> **Tasks to complete**
1/ Copy out everything in the prospectus excerpt from "DESCRIPTION OF SECURITIES" down to "issued or outstanding.", word for word.
2/ According to the prospectus excerpt, how many shares of common stock were issued and outstanding as of August 25, 2016?
3/ Decide whether each statement agrees with the prospectus excerpt. Answer yes or no for each, and quote the words that settle it.
(a) The company is authorized to issue 50,000,000 shares of preferred stock.
(b) The selling stockholders have agreed to indemnify the company against liabilities under state securities laws.
(c) Besides Series A and Series B, other series of preferred stock are currently outstanding.

> **Text excerpt**

┄┄┄┄┄┄┄┄┄┄┄┄┄┄┄┄┄┄┄┄

We have advised the selling stockholders that the anti-manipulation rules of Regulation M under the Exchange Act may apply to sales of shares in the market and to the activities of the selling stockholders and their affiliates. In addition, to the extent applicable we will make copies of this prospectus (as it may be supplemented or amended from time to time) available to the selling stockholders for the purpose of satisfying the prospectus delivery requirements of the Securities Act. The selling stockholders may indemnify any broker-dealer that participates in transactions involving the sale of the shares against certain liabilities, including liabilities arising under the Securities Act.

 

We have agreed to indemnify the selling stockholders against liabilities, including liabilities under the Securities Act and state securities laws, relating to the registration of the shares offered by this prospectus.

 

We have agreed with the selling stockholders to keep the registration statement of which this prospectus constitutes a part effective until the earlier of (1) such time as all of the shares covered by this prospectus have been disposed of pursuant to and in accordance with the registration statement or (2) the date on which all of the shares may be sold without restriction pursuant to Rule 144 of the Securities Act.

 

DESCRIPTION OF SECURITIES

 

The following is a summary of all material characteristics of our capital stock as set forth in our amended and restated articles of incorporation and bylaws, as amended. Copies of these documents are filed or incorporated by reference as exhibits to the registration statement of which this prospectus forms a part.

 

We are presently authorized to issue 150,000,000 shares of $0.000041666 par value common stock and 50,000,000 shares of $0.001 par value preferred stock. As of August 25, 2016, we had 58,525,667 shares of common stock issued and outstanding, 1,694 shares of Series A Preferred issued and outstanding, and 11,368,633 shares of Series B Preferred issued and outstanding. There are no other series of shares of our preferred stock currently issued or outstanding.

┄┄┄┄┄┄┄┄┄┄┄┄┄┄┄┄┄┄┄┄

> **Excerpted records**
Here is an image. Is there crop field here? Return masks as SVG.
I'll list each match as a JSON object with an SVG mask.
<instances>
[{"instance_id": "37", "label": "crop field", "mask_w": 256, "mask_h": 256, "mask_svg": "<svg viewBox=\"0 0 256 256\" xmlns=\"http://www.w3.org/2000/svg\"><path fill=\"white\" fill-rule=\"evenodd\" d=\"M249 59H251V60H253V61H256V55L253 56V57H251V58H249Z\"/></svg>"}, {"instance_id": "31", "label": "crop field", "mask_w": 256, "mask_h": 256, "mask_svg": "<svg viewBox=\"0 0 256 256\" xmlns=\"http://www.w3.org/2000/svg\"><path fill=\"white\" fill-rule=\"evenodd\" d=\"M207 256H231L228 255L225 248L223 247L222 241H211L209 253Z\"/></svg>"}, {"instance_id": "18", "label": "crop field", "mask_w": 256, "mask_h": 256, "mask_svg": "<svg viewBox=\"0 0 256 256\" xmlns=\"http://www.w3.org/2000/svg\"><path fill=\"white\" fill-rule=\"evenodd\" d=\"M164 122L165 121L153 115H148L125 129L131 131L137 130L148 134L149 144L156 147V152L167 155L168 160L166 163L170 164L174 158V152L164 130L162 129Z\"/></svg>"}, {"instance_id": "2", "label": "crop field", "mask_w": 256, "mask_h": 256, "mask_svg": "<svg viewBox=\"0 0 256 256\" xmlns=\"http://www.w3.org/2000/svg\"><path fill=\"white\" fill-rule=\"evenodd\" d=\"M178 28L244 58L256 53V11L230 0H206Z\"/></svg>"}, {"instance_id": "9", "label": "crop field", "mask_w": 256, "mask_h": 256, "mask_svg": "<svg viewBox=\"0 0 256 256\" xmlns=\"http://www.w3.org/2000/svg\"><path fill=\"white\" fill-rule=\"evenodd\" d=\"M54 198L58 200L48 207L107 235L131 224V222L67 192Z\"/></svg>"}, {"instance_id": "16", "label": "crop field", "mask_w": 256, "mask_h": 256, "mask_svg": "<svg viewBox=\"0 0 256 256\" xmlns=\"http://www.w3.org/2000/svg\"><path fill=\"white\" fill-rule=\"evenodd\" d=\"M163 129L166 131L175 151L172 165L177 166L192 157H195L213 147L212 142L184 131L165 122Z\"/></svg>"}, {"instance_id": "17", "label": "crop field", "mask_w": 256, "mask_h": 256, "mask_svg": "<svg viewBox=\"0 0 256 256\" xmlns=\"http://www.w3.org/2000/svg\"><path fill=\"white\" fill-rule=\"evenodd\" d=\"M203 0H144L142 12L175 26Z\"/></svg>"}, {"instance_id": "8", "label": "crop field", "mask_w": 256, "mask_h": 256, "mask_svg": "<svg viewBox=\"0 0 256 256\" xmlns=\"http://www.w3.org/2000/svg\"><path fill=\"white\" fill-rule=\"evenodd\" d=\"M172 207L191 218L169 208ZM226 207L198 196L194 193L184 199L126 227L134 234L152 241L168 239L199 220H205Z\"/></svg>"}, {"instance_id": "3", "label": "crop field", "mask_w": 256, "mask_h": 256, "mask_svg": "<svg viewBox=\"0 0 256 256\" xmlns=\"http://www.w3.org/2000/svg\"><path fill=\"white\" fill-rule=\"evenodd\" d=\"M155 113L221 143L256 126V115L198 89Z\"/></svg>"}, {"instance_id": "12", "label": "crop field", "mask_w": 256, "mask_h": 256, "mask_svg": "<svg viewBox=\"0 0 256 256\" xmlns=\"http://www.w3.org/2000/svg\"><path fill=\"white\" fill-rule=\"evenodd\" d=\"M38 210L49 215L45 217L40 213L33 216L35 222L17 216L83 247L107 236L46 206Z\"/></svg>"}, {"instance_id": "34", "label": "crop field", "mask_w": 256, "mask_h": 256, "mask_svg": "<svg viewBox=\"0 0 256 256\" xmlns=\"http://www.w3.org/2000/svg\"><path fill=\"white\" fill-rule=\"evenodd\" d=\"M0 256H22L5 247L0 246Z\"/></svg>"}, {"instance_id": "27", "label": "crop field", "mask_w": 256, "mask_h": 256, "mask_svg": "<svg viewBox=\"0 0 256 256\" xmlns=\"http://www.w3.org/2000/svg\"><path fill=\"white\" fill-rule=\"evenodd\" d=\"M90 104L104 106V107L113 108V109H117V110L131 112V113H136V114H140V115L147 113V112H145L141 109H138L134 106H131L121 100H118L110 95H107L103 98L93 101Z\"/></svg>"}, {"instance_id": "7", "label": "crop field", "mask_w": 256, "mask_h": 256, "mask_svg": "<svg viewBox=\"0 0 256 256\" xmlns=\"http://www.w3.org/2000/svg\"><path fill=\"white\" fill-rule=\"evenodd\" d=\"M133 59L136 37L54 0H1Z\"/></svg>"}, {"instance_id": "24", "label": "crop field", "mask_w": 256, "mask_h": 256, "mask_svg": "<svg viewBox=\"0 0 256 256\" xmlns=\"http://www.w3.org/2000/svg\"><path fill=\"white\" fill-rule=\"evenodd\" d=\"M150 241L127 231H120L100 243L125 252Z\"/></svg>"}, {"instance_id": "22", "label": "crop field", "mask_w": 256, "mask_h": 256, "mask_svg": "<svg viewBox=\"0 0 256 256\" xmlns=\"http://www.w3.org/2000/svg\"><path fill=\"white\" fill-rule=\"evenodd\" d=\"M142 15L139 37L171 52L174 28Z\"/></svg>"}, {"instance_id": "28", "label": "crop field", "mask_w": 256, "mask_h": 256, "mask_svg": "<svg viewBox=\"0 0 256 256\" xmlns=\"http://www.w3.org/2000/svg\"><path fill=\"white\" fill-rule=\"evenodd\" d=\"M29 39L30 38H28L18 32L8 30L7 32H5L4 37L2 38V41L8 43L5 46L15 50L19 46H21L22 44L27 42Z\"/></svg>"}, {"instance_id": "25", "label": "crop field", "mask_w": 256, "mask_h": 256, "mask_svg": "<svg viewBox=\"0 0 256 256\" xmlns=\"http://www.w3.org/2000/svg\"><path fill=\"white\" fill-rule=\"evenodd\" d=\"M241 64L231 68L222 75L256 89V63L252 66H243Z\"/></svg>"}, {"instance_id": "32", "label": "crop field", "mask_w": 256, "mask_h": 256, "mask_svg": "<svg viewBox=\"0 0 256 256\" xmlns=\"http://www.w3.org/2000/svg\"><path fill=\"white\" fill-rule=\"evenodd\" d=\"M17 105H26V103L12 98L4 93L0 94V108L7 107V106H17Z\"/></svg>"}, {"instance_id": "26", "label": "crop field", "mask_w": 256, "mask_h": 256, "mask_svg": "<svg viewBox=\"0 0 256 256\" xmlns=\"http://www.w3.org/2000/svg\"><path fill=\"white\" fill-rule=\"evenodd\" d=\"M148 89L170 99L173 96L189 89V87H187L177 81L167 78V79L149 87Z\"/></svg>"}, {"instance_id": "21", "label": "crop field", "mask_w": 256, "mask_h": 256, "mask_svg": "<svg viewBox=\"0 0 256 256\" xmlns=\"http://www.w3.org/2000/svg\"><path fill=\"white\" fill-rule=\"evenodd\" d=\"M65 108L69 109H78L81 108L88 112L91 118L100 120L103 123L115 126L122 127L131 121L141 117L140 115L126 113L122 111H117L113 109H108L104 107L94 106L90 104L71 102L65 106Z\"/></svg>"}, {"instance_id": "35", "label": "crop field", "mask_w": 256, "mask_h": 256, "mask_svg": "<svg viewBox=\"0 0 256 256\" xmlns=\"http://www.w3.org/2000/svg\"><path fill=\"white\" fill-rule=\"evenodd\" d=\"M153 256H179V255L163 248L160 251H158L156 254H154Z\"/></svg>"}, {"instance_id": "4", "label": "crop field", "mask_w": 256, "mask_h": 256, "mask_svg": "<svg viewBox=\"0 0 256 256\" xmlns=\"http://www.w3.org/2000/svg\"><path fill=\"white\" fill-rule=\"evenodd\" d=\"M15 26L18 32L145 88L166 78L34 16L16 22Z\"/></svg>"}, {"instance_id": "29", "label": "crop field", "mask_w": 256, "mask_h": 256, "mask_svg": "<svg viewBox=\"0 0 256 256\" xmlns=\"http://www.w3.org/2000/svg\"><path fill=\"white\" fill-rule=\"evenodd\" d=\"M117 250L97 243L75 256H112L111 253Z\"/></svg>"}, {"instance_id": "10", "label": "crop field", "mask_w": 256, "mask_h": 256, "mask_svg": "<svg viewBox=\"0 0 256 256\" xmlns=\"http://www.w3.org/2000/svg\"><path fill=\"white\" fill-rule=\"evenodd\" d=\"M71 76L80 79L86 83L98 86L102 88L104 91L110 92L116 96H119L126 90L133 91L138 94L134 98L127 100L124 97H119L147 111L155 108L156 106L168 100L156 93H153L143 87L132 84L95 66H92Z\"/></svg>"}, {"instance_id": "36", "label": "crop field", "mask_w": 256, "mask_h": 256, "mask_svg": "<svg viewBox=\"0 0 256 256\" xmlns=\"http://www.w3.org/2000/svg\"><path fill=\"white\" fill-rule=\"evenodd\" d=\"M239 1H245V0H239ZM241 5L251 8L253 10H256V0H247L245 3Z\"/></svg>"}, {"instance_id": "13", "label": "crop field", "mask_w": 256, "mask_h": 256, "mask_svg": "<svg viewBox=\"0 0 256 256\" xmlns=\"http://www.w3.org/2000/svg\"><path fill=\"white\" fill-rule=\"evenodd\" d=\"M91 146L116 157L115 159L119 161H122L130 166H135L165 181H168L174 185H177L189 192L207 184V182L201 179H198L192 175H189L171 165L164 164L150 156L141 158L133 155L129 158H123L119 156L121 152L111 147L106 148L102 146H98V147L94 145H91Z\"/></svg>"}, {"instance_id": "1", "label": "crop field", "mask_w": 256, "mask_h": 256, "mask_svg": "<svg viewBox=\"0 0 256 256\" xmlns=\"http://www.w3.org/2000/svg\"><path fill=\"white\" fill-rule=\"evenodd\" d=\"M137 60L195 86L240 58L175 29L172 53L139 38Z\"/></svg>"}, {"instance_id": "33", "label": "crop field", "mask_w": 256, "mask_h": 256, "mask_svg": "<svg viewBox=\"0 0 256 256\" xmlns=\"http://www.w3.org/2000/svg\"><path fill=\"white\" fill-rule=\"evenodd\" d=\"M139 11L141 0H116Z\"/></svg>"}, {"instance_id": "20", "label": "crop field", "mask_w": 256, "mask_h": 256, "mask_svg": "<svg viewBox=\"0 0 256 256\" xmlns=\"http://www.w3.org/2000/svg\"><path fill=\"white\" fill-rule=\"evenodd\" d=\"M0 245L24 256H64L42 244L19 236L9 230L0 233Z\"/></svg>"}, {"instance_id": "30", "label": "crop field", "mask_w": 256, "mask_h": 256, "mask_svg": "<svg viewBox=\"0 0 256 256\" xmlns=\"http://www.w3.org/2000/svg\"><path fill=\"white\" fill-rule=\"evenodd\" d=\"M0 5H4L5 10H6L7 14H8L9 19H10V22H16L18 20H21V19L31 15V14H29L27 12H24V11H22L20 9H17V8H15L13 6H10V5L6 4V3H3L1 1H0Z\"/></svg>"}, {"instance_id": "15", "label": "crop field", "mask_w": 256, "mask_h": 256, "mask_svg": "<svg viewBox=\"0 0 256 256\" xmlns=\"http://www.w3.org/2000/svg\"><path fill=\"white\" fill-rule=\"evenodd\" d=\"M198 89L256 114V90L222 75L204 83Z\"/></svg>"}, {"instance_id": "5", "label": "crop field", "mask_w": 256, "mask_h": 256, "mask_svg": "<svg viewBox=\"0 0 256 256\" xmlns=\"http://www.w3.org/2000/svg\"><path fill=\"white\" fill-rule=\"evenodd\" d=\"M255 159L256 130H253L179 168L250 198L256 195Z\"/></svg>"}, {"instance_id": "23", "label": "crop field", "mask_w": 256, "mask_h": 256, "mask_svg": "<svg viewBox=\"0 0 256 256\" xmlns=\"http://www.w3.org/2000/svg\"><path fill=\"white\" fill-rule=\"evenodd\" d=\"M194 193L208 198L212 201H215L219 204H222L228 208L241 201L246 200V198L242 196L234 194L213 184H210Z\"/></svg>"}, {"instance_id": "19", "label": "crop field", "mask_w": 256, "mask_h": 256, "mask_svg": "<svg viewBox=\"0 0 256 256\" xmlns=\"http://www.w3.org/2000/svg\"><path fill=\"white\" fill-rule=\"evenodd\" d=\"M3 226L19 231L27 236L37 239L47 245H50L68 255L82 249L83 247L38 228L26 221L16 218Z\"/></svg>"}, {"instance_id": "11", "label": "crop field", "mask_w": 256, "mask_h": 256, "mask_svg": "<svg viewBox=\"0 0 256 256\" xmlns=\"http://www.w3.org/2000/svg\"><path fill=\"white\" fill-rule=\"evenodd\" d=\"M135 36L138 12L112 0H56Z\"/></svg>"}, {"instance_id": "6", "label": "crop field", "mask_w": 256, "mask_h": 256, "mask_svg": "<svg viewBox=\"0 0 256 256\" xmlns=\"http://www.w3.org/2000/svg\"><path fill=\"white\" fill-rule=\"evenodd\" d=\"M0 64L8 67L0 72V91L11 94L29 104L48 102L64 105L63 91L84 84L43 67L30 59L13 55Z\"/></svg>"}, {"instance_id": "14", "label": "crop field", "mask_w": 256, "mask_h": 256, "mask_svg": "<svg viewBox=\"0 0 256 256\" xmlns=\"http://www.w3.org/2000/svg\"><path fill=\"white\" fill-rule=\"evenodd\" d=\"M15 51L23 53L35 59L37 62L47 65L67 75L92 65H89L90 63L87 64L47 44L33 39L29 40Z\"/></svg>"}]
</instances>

┄┄┄┄┄┄┄┄┄┄┄┄┄┄┄┄┄┄┄┄

> **Answers to the problems**
1/
DESCRIPTION OF SECURITIES

 

The following is a summary of all material characteristics of our capital stock as set forth in our amended and restated articles of incorporation and bylaws, as amended. Copies of these documents are filed or incorporated by reference as exhibits to the registration statement of which this prospectus forms a part.

 

We are presently authorized to issue 150,000,000 shares of $0.000041666 par value common stock and 50,000,000 shares of $0.001 par value preferred stock. As of August 25, 2016, we had 58,525,667 shares of common stock issued and outstanding, 1,694 shares of Series A Preferred issued and outstanding, and 11,368,633 shares of Series B Preferred issued and outstanding. There are no other series of shares of our preferred stock currently issued or outstanding.

2/ 58,525,667 shares.

3/
(a) Yes: "50,000,000 shares of $0.001 par value preferred stock"
(b) No: "We have agreed to indemnify the selling stockholders against liabilities, including liabilities under the Securities Act and state securities laws"
(c) No: "There are no other series of shares of our preferred stock currently issued or outstanding."